The NCAA also treats the men and women very differently when it comes to revenue from March Madness. For each game a men’s team wins, their conference earns an additional $1.5 million dollars over six years. For each game a women’s team wins – bupkis.

As Zimbalist notes, women’s teams *do* earn revenue for the NCAA and affiliated corporate sponsors and broadcasters, even if they don’t earn what the men do. In other words, the discrepancy is not justified by the underlying economic realities.

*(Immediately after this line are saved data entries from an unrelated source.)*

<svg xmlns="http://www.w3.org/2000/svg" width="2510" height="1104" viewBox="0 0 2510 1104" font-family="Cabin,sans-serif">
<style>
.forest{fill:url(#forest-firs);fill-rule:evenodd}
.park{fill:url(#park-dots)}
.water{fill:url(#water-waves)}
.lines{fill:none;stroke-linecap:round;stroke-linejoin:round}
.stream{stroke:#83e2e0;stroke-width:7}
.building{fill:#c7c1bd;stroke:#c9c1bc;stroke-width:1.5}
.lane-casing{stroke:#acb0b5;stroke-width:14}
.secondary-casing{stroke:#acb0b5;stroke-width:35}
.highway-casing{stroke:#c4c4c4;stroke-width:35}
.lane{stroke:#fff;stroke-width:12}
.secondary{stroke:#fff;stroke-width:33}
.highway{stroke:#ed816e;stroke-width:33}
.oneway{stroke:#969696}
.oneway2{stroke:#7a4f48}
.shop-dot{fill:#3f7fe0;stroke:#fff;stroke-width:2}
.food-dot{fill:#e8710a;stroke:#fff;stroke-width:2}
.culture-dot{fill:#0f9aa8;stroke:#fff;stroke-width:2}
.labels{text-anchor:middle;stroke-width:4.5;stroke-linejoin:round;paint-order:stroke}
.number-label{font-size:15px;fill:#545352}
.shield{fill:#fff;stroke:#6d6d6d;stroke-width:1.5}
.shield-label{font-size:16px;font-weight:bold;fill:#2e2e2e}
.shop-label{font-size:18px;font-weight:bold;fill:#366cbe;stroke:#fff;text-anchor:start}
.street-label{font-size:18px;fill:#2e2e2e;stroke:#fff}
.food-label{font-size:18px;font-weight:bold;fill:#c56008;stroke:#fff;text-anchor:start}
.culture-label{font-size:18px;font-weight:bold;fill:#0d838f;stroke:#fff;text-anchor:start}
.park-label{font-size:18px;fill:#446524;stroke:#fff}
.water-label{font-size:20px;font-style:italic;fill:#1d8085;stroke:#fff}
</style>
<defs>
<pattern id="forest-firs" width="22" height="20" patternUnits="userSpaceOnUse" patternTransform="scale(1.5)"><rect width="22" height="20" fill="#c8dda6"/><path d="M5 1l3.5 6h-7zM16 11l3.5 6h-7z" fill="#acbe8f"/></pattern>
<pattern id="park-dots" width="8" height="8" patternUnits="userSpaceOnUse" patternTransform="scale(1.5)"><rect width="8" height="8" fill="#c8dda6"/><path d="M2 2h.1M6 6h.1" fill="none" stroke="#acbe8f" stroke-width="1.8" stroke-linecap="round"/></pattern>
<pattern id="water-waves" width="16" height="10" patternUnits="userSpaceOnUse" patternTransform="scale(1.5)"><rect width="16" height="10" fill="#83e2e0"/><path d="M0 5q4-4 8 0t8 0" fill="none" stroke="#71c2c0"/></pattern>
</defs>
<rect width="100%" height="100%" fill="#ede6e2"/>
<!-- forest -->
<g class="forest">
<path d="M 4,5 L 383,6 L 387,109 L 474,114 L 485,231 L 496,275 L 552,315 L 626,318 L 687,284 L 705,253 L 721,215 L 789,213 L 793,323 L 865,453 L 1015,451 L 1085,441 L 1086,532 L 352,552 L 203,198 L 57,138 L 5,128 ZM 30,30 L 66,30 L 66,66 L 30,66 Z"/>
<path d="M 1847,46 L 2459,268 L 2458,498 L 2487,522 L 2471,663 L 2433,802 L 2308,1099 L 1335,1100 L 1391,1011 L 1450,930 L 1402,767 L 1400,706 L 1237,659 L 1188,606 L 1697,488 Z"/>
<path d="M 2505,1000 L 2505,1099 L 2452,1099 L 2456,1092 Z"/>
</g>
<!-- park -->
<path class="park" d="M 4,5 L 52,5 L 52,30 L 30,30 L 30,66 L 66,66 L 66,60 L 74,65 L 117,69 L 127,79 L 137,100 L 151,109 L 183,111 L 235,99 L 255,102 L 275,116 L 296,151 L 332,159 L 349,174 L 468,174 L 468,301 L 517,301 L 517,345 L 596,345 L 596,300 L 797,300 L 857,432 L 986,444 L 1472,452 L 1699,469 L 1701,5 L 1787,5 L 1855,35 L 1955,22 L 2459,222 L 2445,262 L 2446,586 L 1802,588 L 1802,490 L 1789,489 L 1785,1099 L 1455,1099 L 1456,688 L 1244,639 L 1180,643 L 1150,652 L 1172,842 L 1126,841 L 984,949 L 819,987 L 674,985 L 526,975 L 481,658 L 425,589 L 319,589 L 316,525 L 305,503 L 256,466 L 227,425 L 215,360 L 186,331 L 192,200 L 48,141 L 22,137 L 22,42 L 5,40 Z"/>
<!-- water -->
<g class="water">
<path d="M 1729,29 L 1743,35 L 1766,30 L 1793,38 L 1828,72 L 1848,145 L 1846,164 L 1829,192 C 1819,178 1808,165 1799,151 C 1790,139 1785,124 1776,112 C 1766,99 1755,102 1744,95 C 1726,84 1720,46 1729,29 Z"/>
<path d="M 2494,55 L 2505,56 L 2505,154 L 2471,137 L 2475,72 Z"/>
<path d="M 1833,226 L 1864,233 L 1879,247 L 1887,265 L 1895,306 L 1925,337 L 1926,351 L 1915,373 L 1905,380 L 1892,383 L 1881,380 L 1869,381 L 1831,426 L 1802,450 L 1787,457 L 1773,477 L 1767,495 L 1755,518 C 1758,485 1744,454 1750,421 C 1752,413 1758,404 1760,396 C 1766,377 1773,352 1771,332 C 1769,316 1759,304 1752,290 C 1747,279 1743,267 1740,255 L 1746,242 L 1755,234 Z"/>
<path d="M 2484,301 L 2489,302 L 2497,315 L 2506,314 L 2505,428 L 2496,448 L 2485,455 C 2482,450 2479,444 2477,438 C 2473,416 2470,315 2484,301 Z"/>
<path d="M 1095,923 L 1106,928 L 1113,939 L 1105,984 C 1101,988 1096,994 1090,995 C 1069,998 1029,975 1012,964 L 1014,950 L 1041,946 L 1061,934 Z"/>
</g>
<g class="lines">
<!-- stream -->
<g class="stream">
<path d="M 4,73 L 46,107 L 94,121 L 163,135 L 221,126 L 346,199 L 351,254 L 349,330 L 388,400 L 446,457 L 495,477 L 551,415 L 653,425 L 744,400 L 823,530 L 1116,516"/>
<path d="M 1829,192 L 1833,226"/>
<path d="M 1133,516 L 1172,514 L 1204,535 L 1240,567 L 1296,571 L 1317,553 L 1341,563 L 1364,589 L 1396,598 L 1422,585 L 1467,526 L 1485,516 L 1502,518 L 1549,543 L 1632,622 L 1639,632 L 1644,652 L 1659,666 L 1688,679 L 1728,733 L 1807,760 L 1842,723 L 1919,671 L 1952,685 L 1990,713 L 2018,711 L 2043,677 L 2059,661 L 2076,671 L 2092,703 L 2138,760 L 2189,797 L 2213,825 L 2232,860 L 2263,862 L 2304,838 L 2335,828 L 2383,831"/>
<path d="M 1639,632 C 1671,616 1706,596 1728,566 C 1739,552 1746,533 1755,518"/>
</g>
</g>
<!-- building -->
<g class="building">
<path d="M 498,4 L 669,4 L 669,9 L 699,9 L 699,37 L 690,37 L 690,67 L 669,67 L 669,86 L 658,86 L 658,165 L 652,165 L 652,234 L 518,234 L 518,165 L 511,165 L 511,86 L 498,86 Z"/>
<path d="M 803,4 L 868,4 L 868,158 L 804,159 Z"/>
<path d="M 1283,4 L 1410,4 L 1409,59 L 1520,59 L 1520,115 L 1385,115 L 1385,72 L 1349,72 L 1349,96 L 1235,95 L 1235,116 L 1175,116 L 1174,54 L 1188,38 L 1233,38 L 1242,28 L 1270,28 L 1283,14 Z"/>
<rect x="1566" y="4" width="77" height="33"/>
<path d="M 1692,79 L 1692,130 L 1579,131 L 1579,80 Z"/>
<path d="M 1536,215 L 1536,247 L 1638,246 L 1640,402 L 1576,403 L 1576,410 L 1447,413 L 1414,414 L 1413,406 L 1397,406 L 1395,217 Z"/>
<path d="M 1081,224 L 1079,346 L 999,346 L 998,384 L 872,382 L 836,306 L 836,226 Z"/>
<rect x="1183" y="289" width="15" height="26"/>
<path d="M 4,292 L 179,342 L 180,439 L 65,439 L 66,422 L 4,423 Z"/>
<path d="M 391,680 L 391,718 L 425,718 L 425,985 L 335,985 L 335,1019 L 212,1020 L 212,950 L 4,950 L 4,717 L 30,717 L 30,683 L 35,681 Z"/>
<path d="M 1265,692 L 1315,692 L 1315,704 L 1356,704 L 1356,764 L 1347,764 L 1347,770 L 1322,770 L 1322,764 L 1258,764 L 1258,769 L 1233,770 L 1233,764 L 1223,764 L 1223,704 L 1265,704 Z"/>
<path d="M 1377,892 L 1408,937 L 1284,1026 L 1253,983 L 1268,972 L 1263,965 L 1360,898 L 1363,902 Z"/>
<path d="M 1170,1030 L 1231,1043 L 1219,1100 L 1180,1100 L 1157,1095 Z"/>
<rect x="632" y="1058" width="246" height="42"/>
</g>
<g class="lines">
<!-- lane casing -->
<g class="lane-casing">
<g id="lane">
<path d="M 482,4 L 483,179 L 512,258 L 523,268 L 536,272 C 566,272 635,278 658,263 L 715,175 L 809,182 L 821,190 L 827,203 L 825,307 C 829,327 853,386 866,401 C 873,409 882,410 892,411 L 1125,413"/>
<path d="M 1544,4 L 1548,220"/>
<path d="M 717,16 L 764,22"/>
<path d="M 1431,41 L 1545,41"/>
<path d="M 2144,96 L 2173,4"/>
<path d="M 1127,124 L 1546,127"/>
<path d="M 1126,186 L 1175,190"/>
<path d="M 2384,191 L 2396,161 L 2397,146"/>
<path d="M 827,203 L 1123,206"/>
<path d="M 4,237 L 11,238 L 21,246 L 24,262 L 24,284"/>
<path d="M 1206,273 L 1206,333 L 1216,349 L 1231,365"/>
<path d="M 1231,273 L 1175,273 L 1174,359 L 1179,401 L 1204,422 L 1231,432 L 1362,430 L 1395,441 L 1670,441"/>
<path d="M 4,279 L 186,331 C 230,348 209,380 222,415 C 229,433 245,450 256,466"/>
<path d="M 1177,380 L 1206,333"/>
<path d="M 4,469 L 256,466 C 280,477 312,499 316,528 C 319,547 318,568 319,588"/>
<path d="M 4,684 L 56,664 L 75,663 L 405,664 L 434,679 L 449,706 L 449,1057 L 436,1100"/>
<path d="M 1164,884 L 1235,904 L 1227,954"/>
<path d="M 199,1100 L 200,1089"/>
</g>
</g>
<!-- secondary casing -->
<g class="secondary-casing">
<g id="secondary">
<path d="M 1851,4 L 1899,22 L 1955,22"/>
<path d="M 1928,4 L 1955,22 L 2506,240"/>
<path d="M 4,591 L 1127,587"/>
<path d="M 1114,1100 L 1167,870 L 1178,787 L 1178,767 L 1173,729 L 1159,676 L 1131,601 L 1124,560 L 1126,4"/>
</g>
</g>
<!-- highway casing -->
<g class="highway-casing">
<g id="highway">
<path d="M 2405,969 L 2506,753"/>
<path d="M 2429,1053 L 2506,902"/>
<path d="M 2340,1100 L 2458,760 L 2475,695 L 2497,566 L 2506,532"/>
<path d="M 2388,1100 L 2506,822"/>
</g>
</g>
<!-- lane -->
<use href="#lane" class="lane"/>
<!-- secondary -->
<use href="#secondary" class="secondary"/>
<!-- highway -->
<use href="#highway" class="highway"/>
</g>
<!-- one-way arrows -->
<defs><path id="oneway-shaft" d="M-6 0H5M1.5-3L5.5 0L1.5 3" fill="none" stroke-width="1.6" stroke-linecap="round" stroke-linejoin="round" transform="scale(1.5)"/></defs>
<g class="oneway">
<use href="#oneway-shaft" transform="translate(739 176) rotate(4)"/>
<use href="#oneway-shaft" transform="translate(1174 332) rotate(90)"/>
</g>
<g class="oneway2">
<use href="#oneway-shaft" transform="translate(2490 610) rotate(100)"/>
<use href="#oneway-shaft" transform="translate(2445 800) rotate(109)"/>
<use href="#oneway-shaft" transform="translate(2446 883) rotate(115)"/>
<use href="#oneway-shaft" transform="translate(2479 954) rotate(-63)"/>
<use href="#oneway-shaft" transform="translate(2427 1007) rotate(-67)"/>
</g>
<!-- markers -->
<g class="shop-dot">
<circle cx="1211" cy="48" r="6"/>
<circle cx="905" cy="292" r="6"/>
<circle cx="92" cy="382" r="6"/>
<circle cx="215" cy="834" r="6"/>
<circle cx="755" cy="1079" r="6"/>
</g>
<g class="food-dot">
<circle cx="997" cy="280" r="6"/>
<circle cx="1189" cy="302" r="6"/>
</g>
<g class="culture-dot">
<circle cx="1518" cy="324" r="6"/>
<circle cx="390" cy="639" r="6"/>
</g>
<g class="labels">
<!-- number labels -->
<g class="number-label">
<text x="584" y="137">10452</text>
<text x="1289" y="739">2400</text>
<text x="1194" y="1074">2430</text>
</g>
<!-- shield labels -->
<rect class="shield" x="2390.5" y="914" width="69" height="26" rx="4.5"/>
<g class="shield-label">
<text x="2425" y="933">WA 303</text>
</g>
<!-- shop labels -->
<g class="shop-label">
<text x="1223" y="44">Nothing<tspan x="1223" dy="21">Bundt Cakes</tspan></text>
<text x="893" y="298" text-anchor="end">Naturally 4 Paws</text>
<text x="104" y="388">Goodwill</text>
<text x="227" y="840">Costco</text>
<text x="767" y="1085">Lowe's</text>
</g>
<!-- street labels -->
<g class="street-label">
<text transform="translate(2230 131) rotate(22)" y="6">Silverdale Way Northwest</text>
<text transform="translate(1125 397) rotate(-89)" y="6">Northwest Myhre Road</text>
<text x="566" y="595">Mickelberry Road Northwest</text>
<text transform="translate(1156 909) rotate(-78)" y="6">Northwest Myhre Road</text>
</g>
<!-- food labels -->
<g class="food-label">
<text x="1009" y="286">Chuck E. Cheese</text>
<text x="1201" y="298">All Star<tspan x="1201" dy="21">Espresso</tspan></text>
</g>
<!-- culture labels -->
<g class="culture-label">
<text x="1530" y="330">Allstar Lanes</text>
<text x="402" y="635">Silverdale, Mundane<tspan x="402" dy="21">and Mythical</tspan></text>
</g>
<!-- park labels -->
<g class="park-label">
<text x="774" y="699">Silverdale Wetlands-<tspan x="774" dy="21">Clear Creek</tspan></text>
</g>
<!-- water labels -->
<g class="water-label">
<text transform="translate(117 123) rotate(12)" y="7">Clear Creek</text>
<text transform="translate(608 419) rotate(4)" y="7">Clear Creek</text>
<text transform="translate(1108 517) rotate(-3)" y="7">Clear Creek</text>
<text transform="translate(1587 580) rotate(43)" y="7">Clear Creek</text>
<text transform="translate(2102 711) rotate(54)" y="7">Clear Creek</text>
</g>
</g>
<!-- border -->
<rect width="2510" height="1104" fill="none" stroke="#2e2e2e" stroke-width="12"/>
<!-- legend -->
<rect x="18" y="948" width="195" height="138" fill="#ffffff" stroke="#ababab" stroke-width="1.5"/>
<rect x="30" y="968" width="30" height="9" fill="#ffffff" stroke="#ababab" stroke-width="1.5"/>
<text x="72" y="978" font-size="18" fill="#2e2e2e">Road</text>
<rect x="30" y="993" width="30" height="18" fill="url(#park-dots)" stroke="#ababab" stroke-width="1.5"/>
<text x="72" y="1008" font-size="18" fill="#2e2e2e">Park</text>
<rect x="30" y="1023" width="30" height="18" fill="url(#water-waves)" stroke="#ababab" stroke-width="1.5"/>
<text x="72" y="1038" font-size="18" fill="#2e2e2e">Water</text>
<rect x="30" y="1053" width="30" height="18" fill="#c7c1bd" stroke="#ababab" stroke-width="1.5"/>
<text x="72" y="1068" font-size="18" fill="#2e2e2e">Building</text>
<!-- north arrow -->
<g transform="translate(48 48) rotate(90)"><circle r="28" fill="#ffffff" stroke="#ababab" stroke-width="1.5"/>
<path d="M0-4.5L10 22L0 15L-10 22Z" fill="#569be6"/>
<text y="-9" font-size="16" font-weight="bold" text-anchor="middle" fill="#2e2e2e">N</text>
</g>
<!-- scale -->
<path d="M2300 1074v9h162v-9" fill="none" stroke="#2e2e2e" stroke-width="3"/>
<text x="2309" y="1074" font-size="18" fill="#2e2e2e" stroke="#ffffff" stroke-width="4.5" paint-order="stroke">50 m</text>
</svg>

5) Though it’s a year old, my piece last year on the UConn women, who just rolled to another undefeated season and a fourth straight national championship, still holds – they’re being exploited:

The women provide a nice refuge for commentators who want to escape all the nagging, annoying off-the-field stuff that has compromised the unsullied enjoyment of rooting for collegiate athletics. They play hard, they don’t remonstrate, they listen to their coach, they graduate.

That’s a nice, tidy story, a counter-cautionary tale to the aggravating and enervating reality of big time men’s athletics. But if the women are making their school real money, they should be earning real salaries. They’re women, not “girls,” adults who should be paid for their efforts.